Mam wrażenie, że to co Cię boli to praca nad tym by dostać się w wymarzone miejsce. Nauka w Polsce od lat tak wygląda, że szkoła średnia zaśmieca Ci głowę. Ty akurat wybrałeś technikum i masz dzięki temu już coś w ręku zaraz jak ją skończysz. Psychologia Ci nie ucieknie i tak ten etap musisz przejść.
A myślisz, że na studiach nie będziesz musiał czytać idiotycznych książek, z którymi się nie zgadzasz? Słuchać idiotycznych wykładowców którzy gówno wiedzą? Psychologia jest bardzo obszerna i wymaga naprawdę wielu godzin intensywnej nauki - dlatego ja nie poszłam na spychologię jestem leniwą bułą heheh
Wściekanie się i obarczanie winą nauczycieli jest właśnie niedojrzałe i widać nie w tym tkwi problem.

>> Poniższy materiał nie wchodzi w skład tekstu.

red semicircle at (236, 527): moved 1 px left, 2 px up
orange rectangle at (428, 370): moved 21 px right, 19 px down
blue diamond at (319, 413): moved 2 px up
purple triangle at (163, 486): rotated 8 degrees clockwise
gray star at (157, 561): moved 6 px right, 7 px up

Masz uczucie niesprawiedliwości i niezrozumienia bo świat nie jest taki jaki powinien wg. Ciebie być. I wiesz co? Nie będzie.
To nie kwestia Polski,ustroju czy ludzi którzy tu są - to kwestia tego, że świat nie jest sprawiedliwy czy logiczny bez względu na to w jakim jesteś wieku. Dużo rzeczy będzie bez sensu...
Uciekanie przed tym nic nie pomoże. Zmiana szkoły? tam będą też durni nauczyciele...
Zmiana klasy? Co to zmieni?
Trzeba się z tym mierzyć ale na swoje siły na tyle ile możemy a nie chcą od nas inni. Trzeba mierzyć siły na zamiary.